**REQUIRED ACTION**
Your answer should be every line below that includes the word "with".

------------------------------------

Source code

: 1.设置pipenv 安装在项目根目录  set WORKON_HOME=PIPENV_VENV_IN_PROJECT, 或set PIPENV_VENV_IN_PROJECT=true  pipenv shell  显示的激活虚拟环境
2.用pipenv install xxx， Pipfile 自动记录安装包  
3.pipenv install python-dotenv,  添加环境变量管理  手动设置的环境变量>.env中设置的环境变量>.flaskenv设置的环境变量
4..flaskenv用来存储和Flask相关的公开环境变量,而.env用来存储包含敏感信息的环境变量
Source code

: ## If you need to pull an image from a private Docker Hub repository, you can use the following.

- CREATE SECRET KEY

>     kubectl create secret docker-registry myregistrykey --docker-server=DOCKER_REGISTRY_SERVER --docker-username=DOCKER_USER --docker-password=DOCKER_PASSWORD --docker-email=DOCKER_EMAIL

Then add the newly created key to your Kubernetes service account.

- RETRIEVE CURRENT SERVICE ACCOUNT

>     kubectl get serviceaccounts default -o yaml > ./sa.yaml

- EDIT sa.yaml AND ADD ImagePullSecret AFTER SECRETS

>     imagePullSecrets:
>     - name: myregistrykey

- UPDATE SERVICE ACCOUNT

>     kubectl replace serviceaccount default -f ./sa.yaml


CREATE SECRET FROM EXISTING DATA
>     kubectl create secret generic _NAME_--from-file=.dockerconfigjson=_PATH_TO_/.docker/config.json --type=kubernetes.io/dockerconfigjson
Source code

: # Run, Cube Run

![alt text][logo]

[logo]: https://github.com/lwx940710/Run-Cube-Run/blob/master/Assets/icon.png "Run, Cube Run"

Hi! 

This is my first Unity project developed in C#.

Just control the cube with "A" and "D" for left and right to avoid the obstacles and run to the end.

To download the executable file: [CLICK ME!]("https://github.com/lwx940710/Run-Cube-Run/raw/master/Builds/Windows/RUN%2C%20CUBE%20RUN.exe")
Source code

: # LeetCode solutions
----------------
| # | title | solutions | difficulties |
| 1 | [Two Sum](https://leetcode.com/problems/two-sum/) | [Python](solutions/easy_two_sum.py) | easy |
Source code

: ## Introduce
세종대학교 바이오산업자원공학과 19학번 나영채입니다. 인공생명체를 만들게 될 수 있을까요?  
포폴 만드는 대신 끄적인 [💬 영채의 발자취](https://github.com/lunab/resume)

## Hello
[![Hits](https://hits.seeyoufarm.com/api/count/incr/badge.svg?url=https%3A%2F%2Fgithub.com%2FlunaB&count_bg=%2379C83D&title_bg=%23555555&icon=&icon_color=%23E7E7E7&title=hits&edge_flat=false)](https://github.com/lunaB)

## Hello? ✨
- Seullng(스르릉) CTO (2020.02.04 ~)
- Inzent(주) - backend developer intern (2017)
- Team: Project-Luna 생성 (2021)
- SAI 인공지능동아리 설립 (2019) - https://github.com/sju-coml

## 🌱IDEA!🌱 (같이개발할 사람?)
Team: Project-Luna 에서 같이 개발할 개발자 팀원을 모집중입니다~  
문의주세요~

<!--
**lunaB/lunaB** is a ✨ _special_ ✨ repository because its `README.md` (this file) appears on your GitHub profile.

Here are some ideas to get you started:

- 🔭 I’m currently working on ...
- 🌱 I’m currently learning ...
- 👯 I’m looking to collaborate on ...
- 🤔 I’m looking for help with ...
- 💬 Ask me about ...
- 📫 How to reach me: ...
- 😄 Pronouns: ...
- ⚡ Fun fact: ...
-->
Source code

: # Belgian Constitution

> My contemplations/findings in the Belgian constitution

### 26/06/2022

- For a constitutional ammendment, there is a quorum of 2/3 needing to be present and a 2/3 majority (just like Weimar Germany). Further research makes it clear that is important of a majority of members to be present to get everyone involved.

------------------------------------

**OUTPUT FOR THIS TASK**
Just control the cube with "A" and "D" for left and right to avoid the obstacles and run to the end.
- 🤔 I’m looking for help with ...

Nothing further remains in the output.